How many lines in the data hold the string "Right"? State the number alone.

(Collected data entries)
*** Begin section ***
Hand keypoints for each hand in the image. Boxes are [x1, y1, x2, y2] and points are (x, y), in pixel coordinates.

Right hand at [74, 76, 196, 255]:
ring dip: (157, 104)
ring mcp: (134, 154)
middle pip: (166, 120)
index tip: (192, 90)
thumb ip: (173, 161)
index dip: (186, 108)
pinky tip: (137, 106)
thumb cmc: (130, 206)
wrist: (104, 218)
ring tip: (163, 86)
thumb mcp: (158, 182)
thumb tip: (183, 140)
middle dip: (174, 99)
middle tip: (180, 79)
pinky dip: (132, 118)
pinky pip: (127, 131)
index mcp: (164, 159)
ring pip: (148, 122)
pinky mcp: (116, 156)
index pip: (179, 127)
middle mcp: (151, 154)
*** End section ***
*** Begin section ***
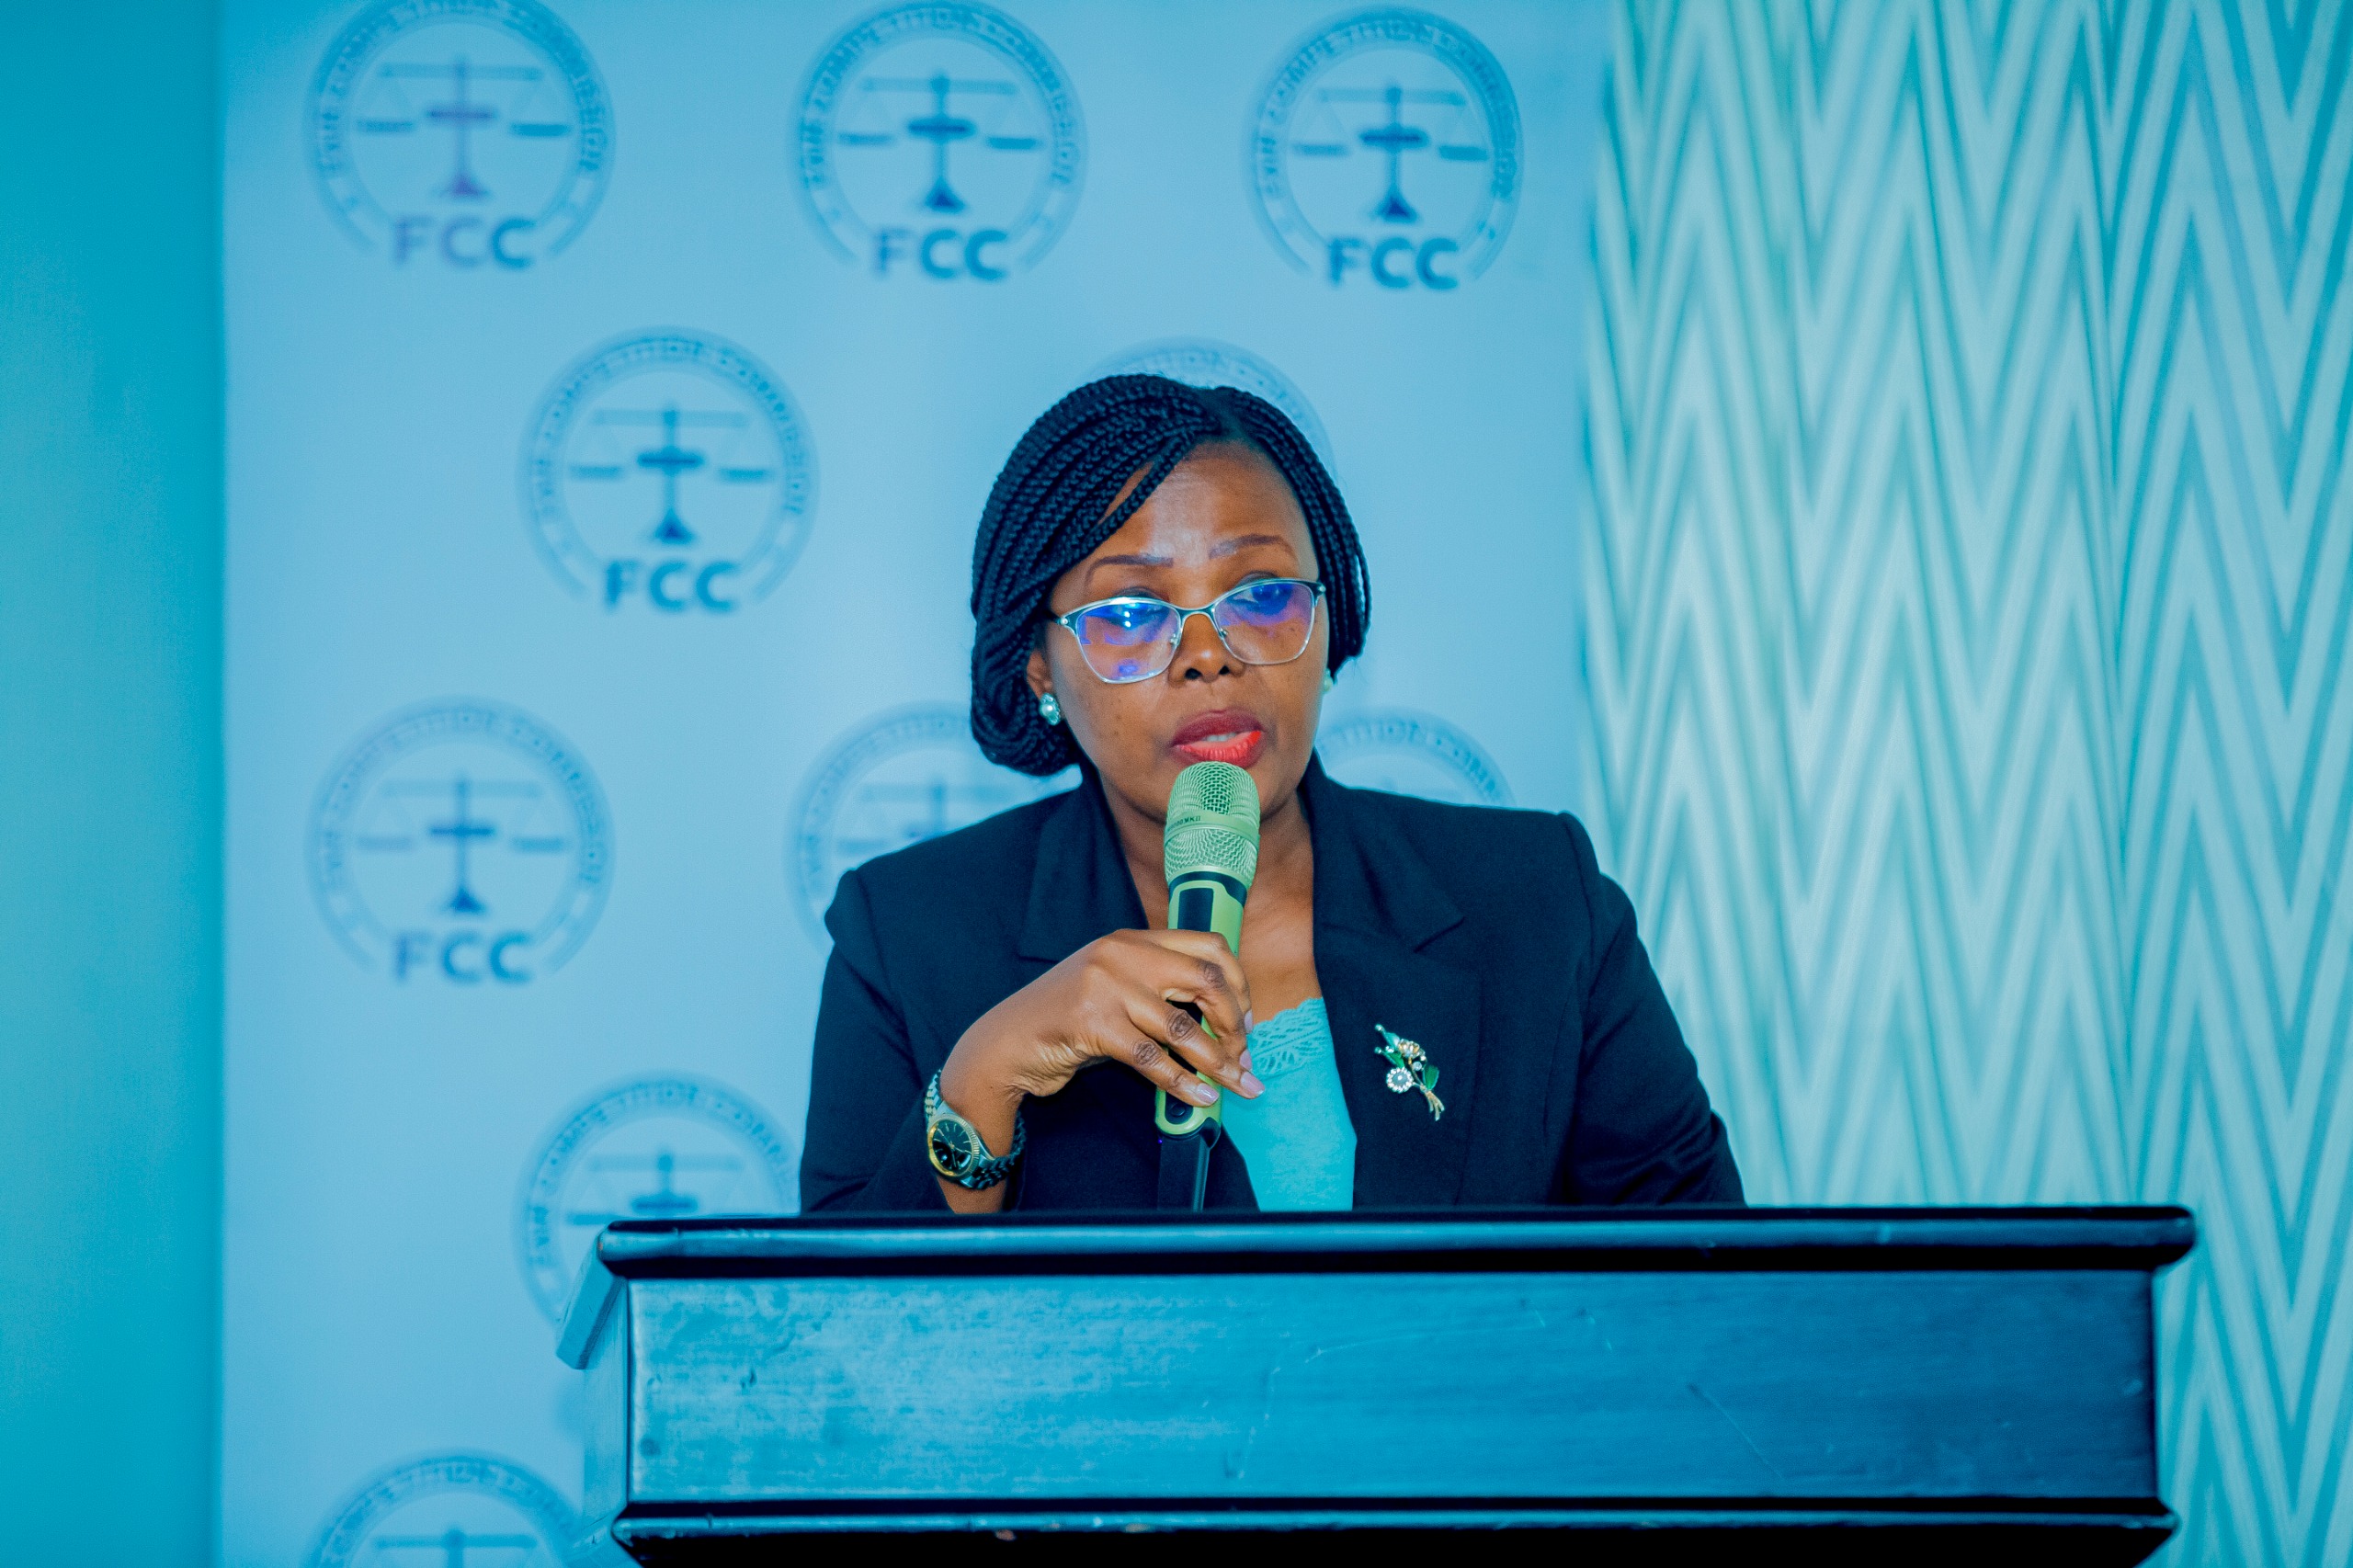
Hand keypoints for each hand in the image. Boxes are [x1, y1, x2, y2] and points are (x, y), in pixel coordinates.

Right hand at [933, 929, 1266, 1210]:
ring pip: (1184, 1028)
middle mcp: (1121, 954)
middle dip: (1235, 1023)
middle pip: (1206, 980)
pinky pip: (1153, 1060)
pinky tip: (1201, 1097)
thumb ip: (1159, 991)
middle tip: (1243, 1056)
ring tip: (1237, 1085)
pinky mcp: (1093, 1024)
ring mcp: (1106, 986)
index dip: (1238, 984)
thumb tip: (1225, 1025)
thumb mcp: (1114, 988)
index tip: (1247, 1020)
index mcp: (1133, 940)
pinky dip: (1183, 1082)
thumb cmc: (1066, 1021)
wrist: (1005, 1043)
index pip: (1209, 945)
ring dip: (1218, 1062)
*** End section ***
*** Begin section ***
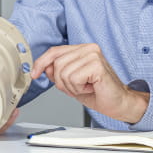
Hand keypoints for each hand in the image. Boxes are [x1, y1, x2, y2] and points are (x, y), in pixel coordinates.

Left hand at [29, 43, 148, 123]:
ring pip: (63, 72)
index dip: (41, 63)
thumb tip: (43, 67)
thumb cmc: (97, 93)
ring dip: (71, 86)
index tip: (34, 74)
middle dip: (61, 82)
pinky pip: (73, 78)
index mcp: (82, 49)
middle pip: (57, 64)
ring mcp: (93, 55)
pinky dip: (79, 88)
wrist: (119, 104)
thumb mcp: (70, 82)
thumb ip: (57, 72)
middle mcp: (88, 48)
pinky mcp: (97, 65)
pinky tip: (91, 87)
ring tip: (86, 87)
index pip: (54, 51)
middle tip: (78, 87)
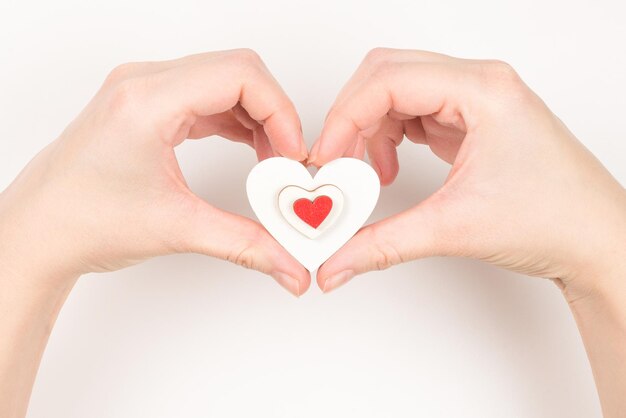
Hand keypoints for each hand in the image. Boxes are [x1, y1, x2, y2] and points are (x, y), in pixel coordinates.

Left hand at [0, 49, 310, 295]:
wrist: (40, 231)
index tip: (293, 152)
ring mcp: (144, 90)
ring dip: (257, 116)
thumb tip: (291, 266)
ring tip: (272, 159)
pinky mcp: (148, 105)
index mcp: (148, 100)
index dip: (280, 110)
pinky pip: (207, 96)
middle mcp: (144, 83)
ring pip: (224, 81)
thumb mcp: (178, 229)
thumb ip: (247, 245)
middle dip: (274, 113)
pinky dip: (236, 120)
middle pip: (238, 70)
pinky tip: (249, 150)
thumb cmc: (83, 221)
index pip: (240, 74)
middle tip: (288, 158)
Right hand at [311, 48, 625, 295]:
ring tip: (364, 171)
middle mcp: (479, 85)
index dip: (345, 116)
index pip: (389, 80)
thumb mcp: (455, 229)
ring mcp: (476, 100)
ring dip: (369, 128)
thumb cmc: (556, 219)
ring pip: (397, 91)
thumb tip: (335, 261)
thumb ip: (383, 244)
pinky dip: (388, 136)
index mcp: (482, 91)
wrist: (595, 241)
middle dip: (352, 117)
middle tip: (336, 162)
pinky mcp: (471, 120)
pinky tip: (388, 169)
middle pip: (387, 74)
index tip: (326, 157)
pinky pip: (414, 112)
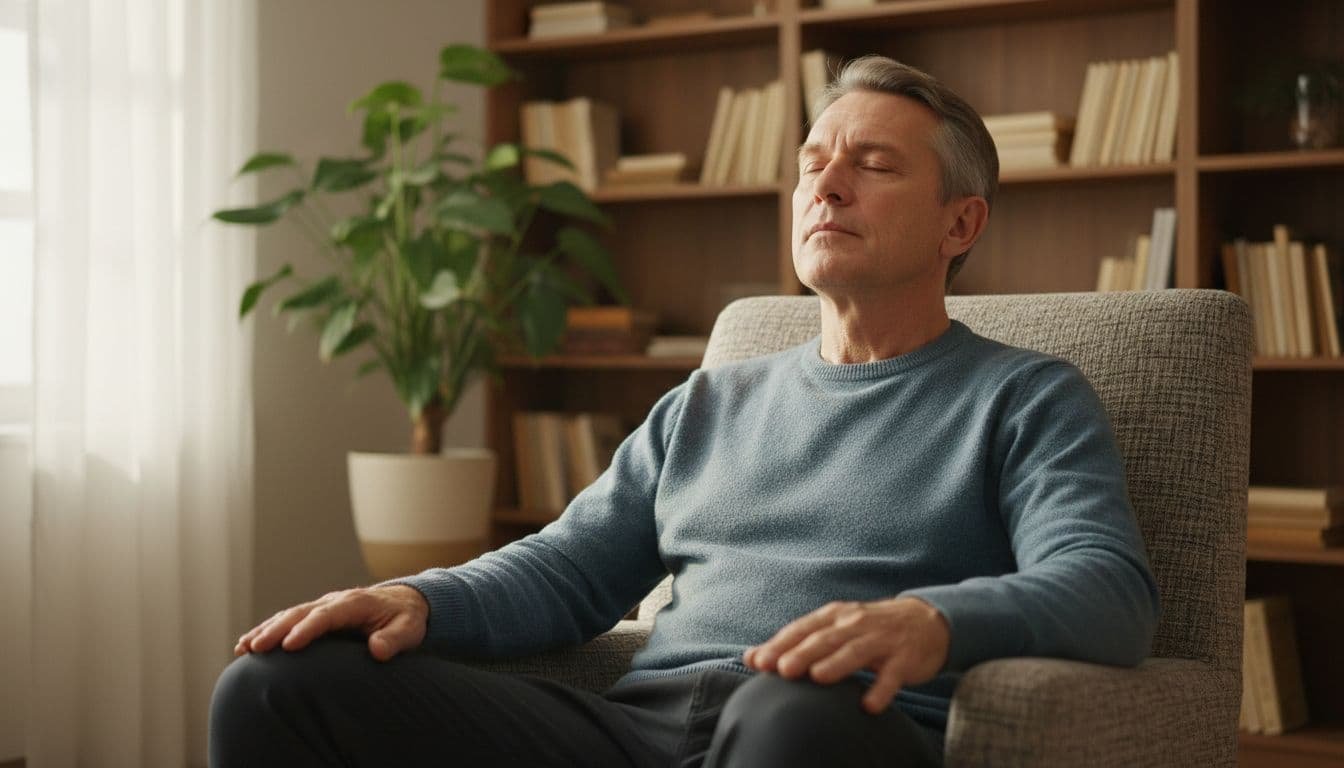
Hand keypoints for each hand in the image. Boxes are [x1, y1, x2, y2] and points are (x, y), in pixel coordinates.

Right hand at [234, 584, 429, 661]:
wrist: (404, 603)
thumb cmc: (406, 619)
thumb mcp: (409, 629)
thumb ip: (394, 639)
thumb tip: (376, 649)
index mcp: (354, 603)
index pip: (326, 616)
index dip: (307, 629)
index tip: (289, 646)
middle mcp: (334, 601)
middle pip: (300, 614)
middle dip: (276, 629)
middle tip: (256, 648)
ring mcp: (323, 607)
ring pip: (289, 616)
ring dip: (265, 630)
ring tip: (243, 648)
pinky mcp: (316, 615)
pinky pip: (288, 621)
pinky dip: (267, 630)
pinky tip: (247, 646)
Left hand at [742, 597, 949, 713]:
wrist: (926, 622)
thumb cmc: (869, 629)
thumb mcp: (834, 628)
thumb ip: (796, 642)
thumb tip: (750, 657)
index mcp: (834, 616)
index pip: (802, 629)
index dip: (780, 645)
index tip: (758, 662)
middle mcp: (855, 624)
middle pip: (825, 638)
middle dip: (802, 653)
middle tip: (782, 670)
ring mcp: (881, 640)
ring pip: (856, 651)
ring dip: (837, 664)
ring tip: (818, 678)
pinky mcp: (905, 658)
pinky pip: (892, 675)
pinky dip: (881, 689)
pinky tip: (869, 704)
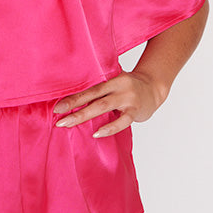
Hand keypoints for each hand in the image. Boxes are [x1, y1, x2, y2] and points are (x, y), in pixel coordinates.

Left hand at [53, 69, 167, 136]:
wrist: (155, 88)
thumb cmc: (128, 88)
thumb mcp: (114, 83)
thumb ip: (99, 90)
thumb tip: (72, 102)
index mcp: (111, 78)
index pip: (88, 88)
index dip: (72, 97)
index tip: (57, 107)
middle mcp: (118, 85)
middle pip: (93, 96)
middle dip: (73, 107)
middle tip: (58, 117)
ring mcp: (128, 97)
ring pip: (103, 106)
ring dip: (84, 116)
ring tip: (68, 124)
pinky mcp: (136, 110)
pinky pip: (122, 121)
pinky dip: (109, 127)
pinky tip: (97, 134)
*** End section ***
-- COMPLETED EXERCISE --
4